--- INFORMATION SUPPLIED Enclosed Below ---
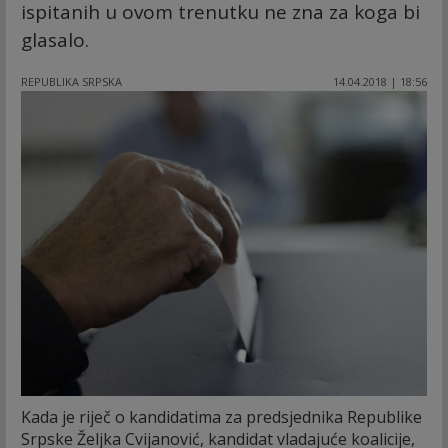
ispitanih u ovom trenutku ne zna za koga bi
glasalo.
REPUBLIKA SRPSKA
14.04.2018 | 18:56
Kada je riječ o kandidatima za predsjednika Republike
Srpske Željka Cvijanović, kandidat vladajuće koalicije,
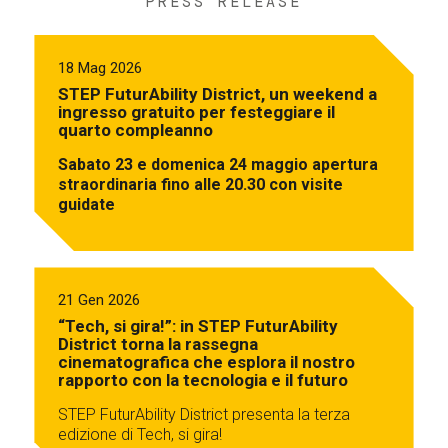
PRESS RELEASE
18 Mag 2026
STEP FuturAbility District, un weekend a
ingresso gratuito per festeggiare il
quarto compleanno
Sabato 23 e domenica 24 maggio apertura
straordinaria fino alle 20.30 con visite
guidate
21 Gen 2026
“Tech, si gira!”: in STEP FuturAbility
District torna la rassegna
cinematografica che esplora il nostro
rapporto con la tecnologia e il futuro
STEP FuturAbility District presenta la terza
edizione di Tech, si gira!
--- End of Enclosed INFORMATION SUPPLIED ---
WHAT TO DO
Set down exactly the lines from the start of the records through the line containing "ingresso gratuito per festeggiare il", both included, and omit the pictures.

YOUR RESPONSE
ispitanih u ovom trenutku ne zna za koga bi
glasalo.
REPUBLIKA SRPSKA
14.04.2018 | 18:56
Kada je riječ o kandidatima za predsjednika Republike
Srpske Željka Cvijanović, kandidat vladajuće koalicije,
PRESS RELEASE
18 Mag 2026
STEP FuturAbility District, un weekend a
ingresso gratuito per festeggiare il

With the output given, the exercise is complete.